文章作法の書と言えば『文章読本』。 それは谷崎・川端・三島と相場が決まっている。川端康成の『新文章読本』はぼくの本棚にいるが、いたはずの谷崎潤一郎はゆくえ知らず、三島由紀夫は絢爛す ぎて割腹、いや割愛させてもらった。代わりに『ワインバーグの文章読本』なんて読むんだから、ぼくは文章学習の不良である。

ともかく偉大な諸先輩を差し置いて『名文を書かない文章講座』が光を放つのは、「鑑賞」により過ぎず「実践」が重点なところだ。著者村田喜代子さんが実際に講座で教えているからだろう。昨日の「書き写そう」に続いて、名文を書くために(いや書かないためにか)「今からしよう」「今から書こう」を挙げてゆこう。

【書く前にしておきたいこと】
歴史も子供も夜作られる。文はすべてはメモから生まれる。

メモができると、エッセイは半分書き上がったのも同然だ。これを面倒くさがると、後で泥沼に落ちる危険がある。電車は必ず行き先が決まっている。◯◯経由◯◯行き。メモはこれにあたる。(同書P26)

メモとは何だろう。村田さんは5つ挙げている。

1、出会った人間の顔。姿。話しぶりの観察
2、戸外の風景。出来事の観察
3、聞いた話の中で、印象的なものをメモにする
4、新聞、テレビ、本の中の心にとまったものをメモする
5、その日、思いついたこと、考えたことをメモする(258)

こういうことを自然にやらない人には文は書けない。観察、メモ、また観察。その繰り返しだ。どうやるかはその人次第だけど、ぼくはメモは手書きに限る(コクヨの野帳)。iPadも音声も試したがダメ。「書き写す」のはPCのテキストファイルが一番だ。この本も付箋を付けて何カ所も写した。

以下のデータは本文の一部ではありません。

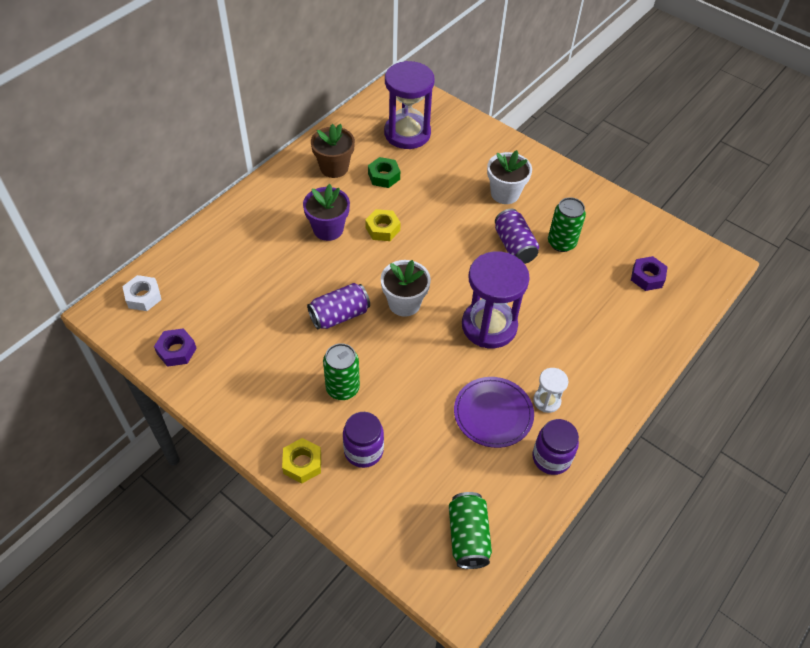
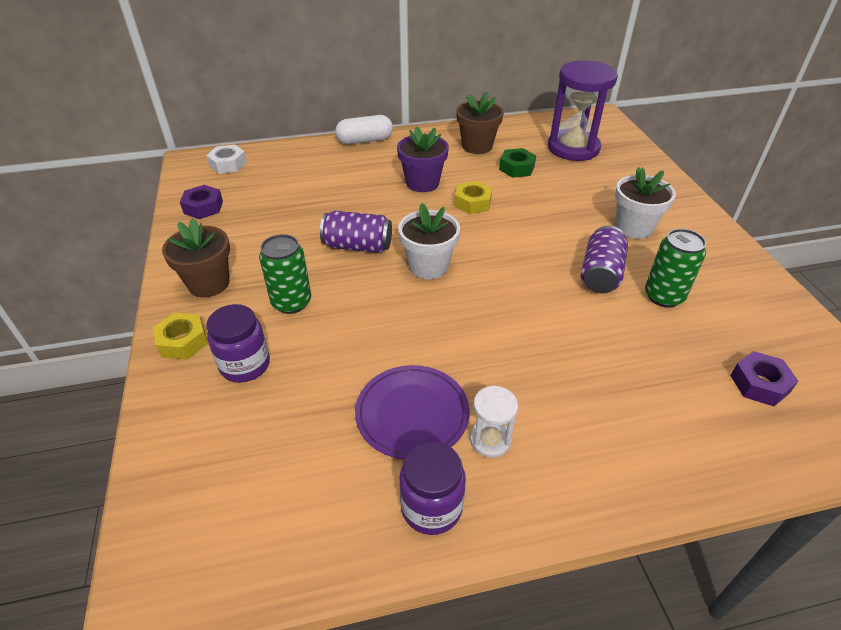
camera: 40 degrees right, 10 degrees down
(236, 208) = (365, 141): none -> white capsule
(266, 411) = (208, 283): none -> brown flower pot
(468, 537) = (241, 525): green can -> none
(489, 326) = (497, 329): purple hourglass -> none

気になった本、新聞、ネット…手当たり次第パクっておく。画像はファイルの画面キャプチャだ。出典、URL、本なら頁数も入れよう。ぼくは「ファッション」「恋愛」「健康」「社長業」「スポーツ」「IT」「酒」とかフォルダーに整理している。ブログを書き出してから、記事の中に書き写しがまぎれてしまいがちなのが困る。ぼくの莫大なブログからも文言を抽出、整理をしたい。

【書くときにしておきたいこと】
本書の『実践編』には書く人に響く内容が詰まっている。「書く人」とは漫然と書く人ではない。上手くなりたいと切に願って書く人である。あなたがそうならこの本を買おう。だからここの引用はひかえて、ひとつだけ。

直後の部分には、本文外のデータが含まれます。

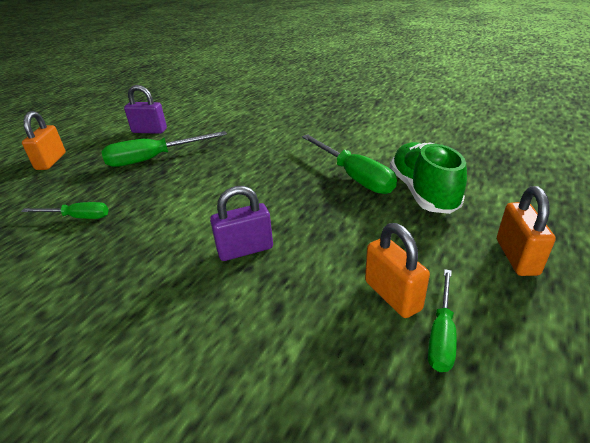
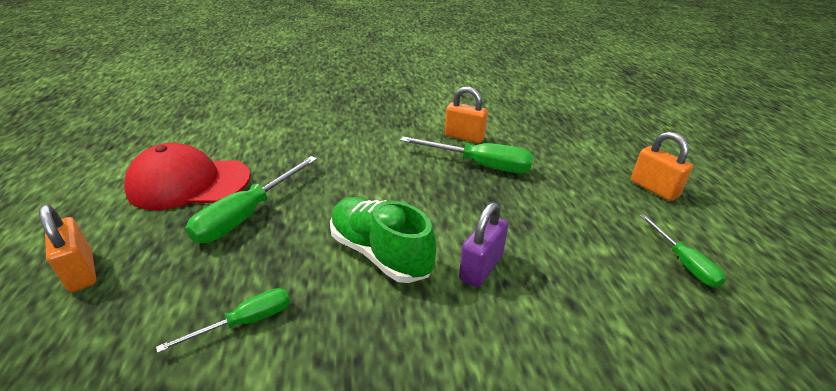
camera: 40 degrees left, 0 degrees up
(149, 131) = (189, 183): purple padlock -> red cap
(392, 295) = (627, 250): orange padlock -> orange padlock (464, 137)
(422, 192) = (545, 161): green shoe -> green shoe (380, 253)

見えるものだけを書くのではなく、その奥にある見えないもの、言葉にし難いものを表現へと変換しなければならない。そのためには、まず書く前に、いつも周囲を見て思考する日常の生活習慣がいる。156

キョロキョロして思考する。「文章化とは、その思考の圧縮作業」(同)なのである。

【読書というインプット】
ピカソに「青の時代」「キュビズムの時代」など時代があったように、個人の読書にも時代がある。「濫読の時代」「速読の時代」「精読の時代」「休読の時代」…これはぼくの今までの読書ライフサイクル。今は長い休み中(笑)。一冊をしゃぶるように読むようにしている。でも「濫読の時代に入りたいぜ」と村田さんに誘いだされてしまった。

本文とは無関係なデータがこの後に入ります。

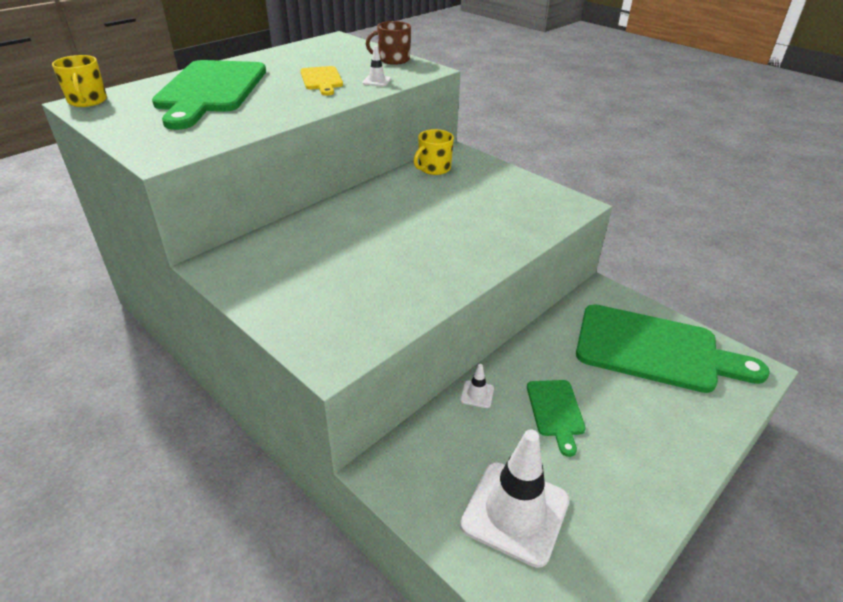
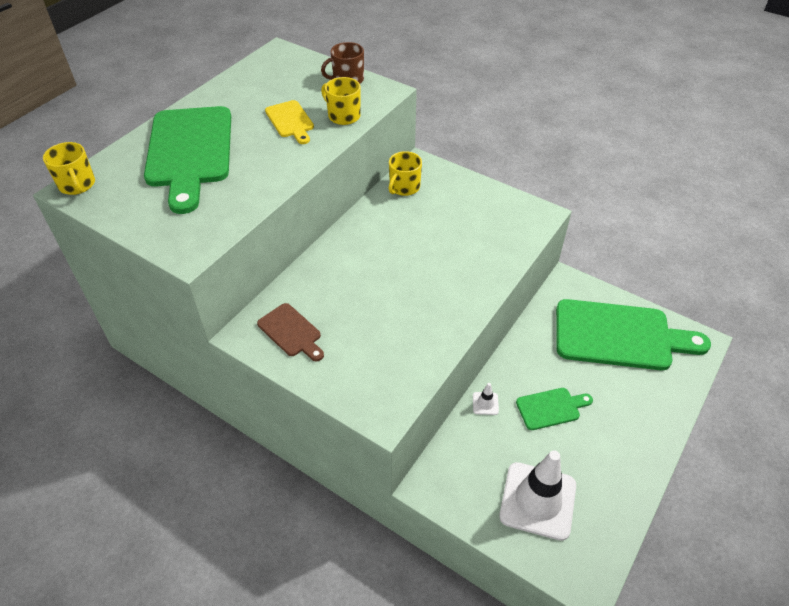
camera: 10 degrees left, 10 degrees up
(262, 270) = (291, 332): none -> brown cutting board
(376, 81) = (343, 116): white traffic cone -> yellow mug
(555, 411) = (551, 408): green cutting board -> green cutting board turned 90 degrees counterclockwise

挙げていた著者では草野心平、橋本治、菊畑茂久馬らが気になった。読むぞう!

だが「読む時間に書く時間が取られてしまう」という悩みもある。そんな質問も寄せられていた。村田さんは「絵を観たら」「俳句を読んだら」と助言する。それらの表現芸術には言葉で表せない言葉が凝縮されているからだ。

万巻の書を読むより、情報収集をするより、感じること。それも日々。